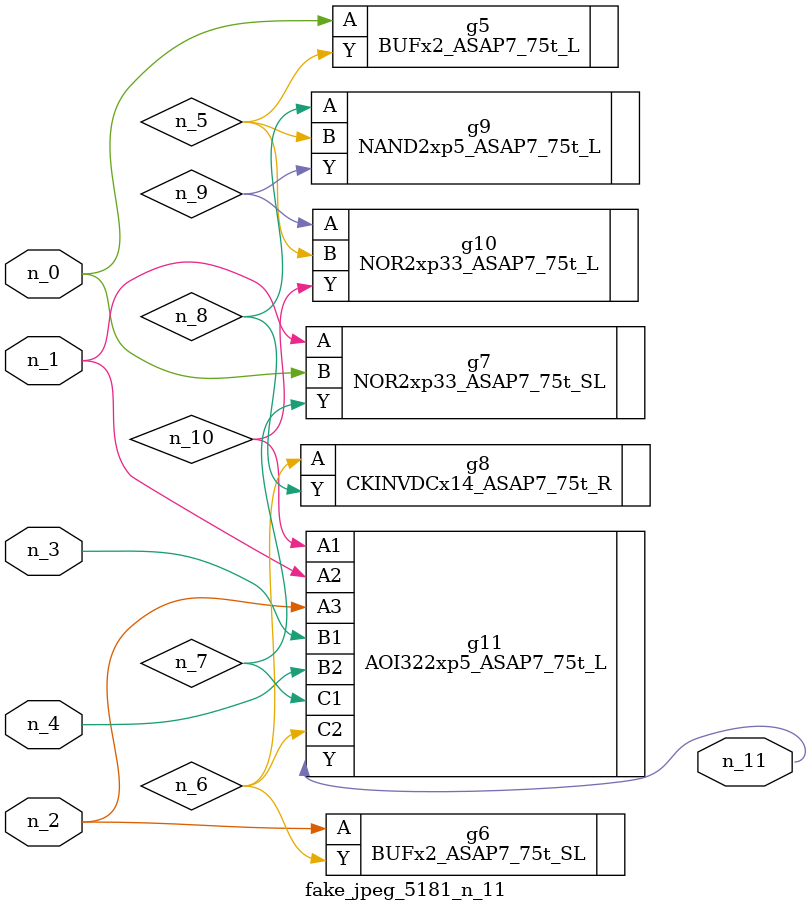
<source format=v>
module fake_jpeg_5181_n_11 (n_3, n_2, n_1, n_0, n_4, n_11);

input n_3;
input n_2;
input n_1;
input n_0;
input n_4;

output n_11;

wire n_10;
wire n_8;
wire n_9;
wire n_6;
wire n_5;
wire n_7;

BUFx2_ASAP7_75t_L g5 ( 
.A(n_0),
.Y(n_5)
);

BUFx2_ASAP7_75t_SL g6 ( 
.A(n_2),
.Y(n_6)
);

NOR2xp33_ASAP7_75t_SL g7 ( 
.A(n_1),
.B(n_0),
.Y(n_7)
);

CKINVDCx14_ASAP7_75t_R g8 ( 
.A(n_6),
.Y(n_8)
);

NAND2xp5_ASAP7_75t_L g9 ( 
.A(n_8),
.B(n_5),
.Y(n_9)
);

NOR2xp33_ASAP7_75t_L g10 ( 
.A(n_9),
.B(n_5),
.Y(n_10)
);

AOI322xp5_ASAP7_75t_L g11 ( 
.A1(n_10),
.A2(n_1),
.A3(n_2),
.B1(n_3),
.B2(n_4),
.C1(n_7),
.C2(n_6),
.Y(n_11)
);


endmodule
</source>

* * *

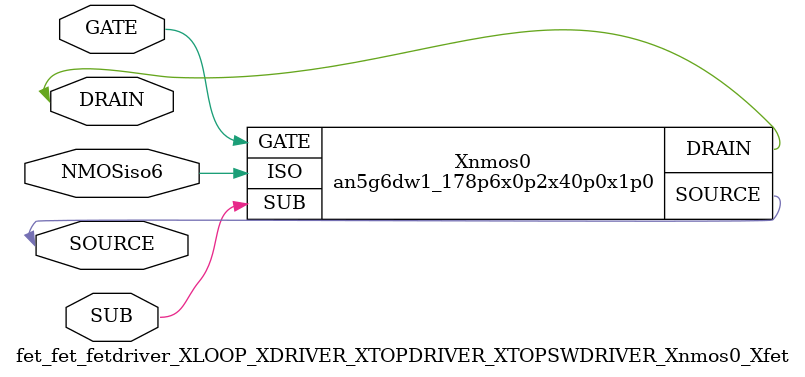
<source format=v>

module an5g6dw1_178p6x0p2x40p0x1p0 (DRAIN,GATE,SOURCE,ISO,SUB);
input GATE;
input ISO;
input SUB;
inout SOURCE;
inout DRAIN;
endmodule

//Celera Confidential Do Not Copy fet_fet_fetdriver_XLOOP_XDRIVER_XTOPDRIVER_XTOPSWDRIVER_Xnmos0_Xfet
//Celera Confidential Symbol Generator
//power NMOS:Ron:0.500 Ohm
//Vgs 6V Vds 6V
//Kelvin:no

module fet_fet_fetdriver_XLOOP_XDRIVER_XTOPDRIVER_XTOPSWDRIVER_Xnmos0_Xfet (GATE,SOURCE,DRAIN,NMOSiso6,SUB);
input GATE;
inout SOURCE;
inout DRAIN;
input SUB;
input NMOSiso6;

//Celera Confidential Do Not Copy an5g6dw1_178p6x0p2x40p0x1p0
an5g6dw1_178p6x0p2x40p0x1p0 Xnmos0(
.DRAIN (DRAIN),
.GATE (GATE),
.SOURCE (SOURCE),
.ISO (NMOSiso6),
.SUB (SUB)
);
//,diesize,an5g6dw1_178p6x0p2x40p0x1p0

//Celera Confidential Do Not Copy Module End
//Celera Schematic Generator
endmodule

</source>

* * *

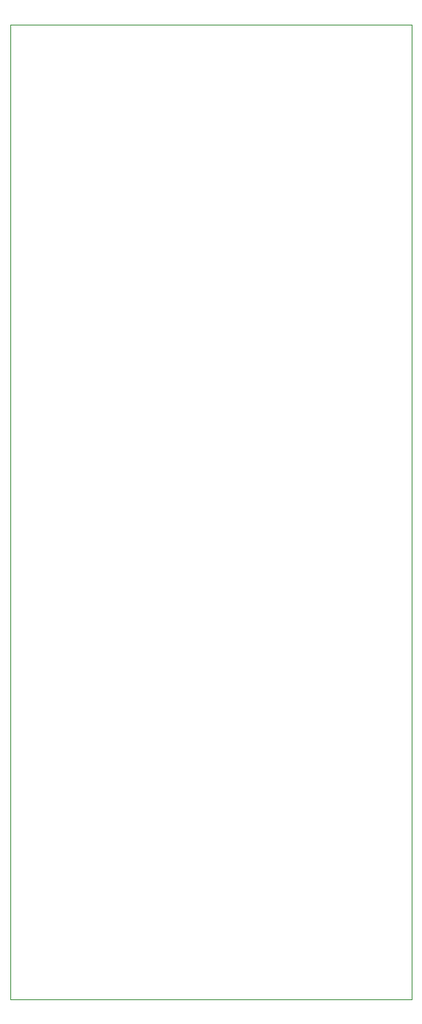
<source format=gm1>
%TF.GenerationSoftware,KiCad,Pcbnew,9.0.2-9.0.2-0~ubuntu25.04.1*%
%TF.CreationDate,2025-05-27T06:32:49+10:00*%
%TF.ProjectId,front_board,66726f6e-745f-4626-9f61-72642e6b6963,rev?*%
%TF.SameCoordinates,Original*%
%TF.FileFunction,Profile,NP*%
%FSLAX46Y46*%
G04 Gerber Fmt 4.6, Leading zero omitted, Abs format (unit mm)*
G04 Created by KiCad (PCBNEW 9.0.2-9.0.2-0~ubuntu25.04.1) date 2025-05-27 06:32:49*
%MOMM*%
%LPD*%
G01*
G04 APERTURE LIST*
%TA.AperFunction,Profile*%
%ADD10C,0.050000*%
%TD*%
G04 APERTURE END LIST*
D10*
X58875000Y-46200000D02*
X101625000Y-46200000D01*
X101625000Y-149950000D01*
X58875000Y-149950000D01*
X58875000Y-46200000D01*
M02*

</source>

**ASSIGNMENT**
Extract all lines from the data in which "GATE" is found.

**ANSWER**
module an5g6dw1_178p6x0p2x40p0x1p0 (DRAIN,GATE,SOURCE,ISO,SUB);
input GATE;
module fet_fet_fetdriver_XLOOP_XDRIVER_XTOPDRIVER_XTOPSWDRIVER_Xnmos0_Xfet (GATE,SOURCE,DRAIN,NMOSiso6,SUB);
input GATE;
.GATE (GATE),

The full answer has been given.